Scandals and politics
Born a cattle herder’s son in a village 200km northwest of Nairobi in 1924, Moi was a headmaster before entering politics in the 1950s.
He succeeded in keeping Kenya relatively stable compared to many of its troubled neighbours, working for regional peace, and eventually he introduced political pluralism.
But he floundered badly on the economy as poverty deepened and corruption flourished. A 2004 report by corporate investigations firm group Kroll accused Moi and his inner circle of stealing $2bn of state funds — an accusation dismissed at the time by the government.
One major scandal on his watch, “Anglo Leasing”, began in the 1990s and involved state contracts worth hundreds of millions of dollars being awarded to nonexistent firms. Another scam, “Goldenberg”, led to the loss of at least $1bn from the central bank via compensation payments for bogus gold and diamond exports.
The economy nosedived in the late 1990s as tea and coffee prices slid. Donors froze lending, citing concerns about corruption. Crumbling infrastructure scared off investors.

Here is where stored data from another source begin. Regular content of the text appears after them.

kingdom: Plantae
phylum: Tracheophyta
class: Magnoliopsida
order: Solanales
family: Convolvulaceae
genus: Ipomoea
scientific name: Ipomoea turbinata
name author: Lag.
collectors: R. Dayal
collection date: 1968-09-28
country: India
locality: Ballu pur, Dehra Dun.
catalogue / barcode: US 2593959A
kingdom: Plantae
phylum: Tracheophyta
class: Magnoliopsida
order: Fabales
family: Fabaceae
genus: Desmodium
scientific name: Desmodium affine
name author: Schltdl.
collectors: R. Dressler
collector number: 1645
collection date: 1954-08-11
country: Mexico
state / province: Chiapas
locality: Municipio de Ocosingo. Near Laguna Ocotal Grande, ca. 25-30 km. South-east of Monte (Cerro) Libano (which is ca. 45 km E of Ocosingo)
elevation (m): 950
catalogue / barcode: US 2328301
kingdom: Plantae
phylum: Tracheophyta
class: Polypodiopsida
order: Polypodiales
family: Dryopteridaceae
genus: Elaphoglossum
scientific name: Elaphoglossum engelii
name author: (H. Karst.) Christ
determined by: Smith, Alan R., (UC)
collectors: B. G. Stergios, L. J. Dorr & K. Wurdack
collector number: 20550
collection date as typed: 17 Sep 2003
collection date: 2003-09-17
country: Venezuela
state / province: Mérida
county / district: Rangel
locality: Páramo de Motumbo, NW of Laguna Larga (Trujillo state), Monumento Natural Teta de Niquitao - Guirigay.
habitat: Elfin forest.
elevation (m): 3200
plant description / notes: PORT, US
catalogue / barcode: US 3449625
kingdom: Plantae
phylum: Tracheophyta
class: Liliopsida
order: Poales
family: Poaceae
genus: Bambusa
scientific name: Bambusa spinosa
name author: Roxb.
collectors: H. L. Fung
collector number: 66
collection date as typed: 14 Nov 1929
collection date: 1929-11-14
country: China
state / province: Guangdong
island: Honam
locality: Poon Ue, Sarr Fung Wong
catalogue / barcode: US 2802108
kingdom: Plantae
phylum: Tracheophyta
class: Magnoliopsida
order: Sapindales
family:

Moi pulled the strings of Kenya’s tribal politics throughout his time in power, despite having an uncharismatic presence often underestimated by less canny opponents.
He belonged to the small Kalenjin tribe but kept control through links to other small tribes, exploiting their fear of domination by large communities such as the Kikuyus and Luos.
He resented the Kikuyus’ attempts to block his appointment as president when independence leader Kenyatta died and he made scores of prominent business and political appointments from his ethnic group.
Sing like a parrot
Kenya’s only coup attempt, in 1982, did immense damage to the country’s reputation for stability and Moi soon changed the constitution to legalise de facto one-party rule by the KANU (Kenya African National Union).
Moi retained symbols of democracy such as regular parliamentary elections but critics said government interference was so pervasive that Kenya was a virtual dictatorship.
He chipped away at parliament’s authority and exercised almost unlimited power. “Everyone should sing like a parrot after me,” was one of his frequent sayings.
Moi barely survived demands for his resignation over the 1990 murder of foreign minister Robert Ouko, a prominent Luo leader. In 2010, a government inquiry into the death, presented to parliament five years after it was written, said the murder was carried out in one of Moi’s official residences.
Under international attack for rights abuses and corruption, Moi announced in 1991 that multiparty elections would be held for the first time in 25 years. But the opposition remained divided.
In 2002, Moi surprised all observers by allowing free elections that dealt his youthful protégé, Uhuru Kenyatta, a crushing defeat.
“That is the way democracy goes,” Moi said after results were announced.
Kenyatta, son of the country’s first president, was finally elected president in 2013 and is serving his second and final term.
Even though Kenyan prosecutors are still pursuing corruption cases dating back to Moi’s time, he was often seen as a respected elder statesman. His style softened markedly in his last days in office.
“I forgive those who have hurled insults at me,” Moi said in his final national day speech in 2002. “If I have said anything that has hurt your heart, forgive me.”